---------- Exercise text
Mayo Clinic researchers examine how human factors contribute to surgical errors

Why are major surgical errors called "never events?" Because they shouldn't happen — but do. Mayo Clinic researchers identified 69 never events among 1.5 million invasive procedures performed over five years and detailed why each occurred. Using a system created to investigate military plane crashes, they coded the human behaviors involved to identify any environmental, organizational, job and individual characteristics that led to the never events. Their discovery: 628 human factors contributed to the errors overall, roughly four to nine per event. The study results are published in the journal Surgery.

The never events included performing the wrong procedure (24), performing surgery on the wrong site or wrong side of the body (22), putting in the wrong implant (5), or leaving an object in the patient (18). All of the errors analyzed occurred at Mayo; none were fatal.

The Mayo Rochester campus rate of never events over the period studied was roughly 1 in every 22,000 procedures. Because of inconsistencies in definitions and reporting requirements, it is hard to find accurate comparison data, but a recent study based upon information in the National Practitioner Data Bank estimated that the rate of such never events in the United States is almost twice that in this report, approximately 1 in 12,000 procedures.
--------------------
---------- Supplied material
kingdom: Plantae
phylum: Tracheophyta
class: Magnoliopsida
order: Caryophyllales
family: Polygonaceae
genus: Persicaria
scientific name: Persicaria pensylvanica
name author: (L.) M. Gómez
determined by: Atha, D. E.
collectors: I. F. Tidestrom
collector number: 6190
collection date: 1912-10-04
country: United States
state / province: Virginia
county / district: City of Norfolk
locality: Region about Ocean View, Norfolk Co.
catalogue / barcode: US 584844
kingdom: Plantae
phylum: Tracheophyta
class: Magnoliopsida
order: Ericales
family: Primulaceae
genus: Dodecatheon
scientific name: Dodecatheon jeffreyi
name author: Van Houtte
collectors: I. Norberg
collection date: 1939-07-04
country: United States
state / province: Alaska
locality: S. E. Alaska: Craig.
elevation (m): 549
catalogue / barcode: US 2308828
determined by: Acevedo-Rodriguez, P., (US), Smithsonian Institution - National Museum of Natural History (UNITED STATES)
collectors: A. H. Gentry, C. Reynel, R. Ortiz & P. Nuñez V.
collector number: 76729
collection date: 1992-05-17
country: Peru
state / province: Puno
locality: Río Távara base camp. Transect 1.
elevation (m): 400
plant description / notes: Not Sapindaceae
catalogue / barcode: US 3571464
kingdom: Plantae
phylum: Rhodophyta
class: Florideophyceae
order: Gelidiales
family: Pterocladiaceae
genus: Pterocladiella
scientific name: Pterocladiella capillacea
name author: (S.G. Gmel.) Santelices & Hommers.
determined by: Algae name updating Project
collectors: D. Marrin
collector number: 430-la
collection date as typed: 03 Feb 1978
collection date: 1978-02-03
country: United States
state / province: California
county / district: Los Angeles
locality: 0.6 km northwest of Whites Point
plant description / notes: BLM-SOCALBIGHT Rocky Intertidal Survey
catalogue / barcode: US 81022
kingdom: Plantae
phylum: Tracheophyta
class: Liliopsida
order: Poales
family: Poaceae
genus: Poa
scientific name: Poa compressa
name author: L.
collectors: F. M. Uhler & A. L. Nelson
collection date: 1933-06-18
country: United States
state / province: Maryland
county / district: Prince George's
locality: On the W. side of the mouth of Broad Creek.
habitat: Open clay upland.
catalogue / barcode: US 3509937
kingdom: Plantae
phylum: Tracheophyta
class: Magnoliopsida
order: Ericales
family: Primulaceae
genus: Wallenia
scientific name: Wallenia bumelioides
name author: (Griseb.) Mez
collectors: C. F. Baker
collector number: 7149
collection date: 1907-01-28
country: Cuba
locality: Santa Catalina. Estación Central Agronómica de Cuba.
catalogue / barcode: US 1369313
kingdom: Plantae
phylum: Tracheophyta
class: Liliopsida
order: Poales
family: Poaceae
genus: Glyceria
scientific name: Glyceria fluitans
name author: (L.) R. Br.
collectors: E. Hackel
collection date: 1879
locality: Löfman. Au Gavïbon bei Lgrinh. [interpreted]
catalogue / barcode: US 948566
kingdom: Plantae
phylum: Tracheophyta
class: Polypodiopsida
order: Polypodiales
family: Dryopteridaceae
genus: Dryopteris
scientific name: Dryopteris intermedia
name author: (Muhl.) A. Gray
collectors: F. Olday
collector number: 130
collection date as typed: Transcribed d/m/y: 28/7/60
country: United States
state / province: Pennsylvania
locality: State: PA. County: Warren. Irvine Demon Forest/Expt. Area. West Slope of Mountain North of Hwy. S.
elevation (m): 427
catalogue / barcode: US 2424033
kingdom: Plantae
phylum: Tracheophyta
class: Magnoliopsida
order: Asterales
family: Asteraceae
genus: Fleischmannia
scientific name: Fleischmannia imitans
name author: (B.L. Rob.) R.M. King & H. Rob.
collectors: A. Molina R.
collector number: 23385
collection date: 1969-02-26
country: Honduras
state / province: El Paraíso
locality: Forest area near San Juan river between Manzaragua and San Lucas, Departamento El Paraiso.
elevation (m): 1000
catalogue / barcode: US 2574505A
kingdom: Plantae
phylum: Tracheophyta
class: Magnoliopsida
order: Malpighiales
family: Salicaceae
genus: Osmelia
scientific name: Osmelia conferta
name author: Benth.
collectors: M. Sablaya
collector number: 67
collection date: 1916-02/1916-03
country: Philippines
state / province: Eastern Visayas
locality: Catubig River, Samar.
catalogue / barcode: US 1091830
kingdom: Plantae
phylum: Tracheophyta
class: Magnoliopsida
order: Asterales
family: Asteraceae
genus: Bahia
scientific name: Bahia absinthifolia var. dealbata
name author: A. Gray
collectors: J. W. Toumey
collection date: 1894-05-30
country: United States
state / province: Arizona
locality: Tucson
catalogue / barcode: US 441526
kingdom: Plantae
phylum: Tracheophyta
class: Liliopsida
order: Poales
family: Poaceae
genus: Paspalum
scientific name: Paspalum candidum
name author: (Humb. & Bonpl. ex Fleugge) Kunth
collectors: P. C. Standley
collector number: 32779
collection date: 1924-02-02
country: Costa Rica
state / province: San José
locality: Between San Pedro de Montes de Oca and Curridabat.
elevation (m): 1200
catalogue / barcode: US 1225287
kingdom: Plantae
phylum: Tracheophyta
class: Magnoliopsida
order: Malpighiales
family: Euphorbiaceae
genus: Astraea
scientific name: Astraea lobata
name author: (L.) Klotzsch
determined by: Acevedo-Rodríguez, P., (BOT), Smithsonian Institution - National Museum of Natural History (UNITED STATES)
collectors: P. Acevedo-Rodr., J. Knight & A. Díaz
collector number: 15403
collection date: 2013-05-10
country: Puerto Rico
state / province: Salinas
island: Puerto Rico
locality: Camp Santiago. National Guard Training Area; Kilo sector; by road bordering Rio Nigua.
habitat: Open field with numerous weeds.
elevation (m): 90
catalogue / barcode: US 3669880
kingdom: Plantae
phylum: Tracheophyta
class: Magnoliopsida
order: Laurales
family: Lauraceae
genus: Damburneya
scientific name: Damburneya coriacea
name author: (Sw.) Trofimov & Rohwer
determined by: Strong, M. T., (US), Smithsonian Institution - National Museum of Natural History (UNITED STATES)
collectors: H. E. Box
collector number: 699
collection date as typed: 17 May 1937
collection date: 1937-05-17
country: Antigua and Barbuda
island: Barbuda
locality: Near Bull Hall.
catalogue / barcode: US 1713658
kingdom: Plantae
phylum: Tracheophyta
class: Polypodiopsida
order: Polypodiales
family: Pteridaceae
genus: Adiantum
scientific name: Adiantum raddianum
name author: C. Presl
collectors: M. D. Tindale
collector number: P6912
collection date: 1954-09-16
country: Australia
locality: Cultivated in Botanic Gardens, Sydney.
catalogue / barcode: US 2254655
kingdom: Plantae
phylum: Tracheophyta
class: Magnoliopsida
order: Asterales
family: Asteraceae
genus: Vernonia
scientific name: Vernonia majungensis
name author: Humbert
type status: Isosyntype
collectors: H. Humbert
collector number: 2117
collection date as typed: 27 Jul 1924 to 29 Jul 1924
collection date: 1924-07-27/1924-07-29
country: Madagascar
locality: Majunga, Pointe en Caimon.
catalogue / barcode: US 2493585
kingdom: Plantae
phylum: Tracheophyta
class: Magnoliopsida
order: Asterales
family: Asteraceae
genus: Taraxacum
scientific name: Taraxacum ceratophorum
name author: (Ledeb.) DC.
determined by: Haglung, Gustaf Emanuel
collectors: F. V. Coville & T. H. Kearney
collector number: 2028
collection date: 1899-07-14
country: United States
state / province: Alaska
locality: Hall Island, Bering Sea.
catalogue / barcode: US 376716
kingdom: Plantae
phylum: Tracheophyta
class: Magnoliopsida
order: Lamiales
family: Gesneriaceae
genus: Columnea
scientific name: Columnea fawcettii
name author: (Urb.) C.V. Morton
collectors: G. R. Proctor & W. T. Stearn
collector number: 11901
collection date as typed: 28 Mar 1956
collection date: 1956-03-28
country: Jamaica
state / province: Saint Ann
--------------------
• [Complete the following]
1 - In the text on surgical errors, rewrite the paragraph beginning "The never events included" as a short list that keeps its main facts.
2 - Copy the stretch of the surgical-errors text from "The Mayo Rochester" through "in 12,000 procedures." word for word.

• [Results for the exercise]
1 -
- Wrong procedure performed: 24
- Surgery on the wrong site or wrong side of the body: 22
- Wrong implant put in: 5
- Object left in the patient: 18
- All of the errors occurred at Mayo, and none were fatal.

2 -
The Mayo Rochester campus rate of never events over the period studied was roughly 1 in every 22,000 procedures. Because of inconsistencies in definitions and reporting requirements, it is hard to find accurate comparison data, but a recent study based upon information in the National Practitioner Data Bank estimated that the rate of such never events in the United States is almost twice that in this report, approximately 1 in 12,000 procedures.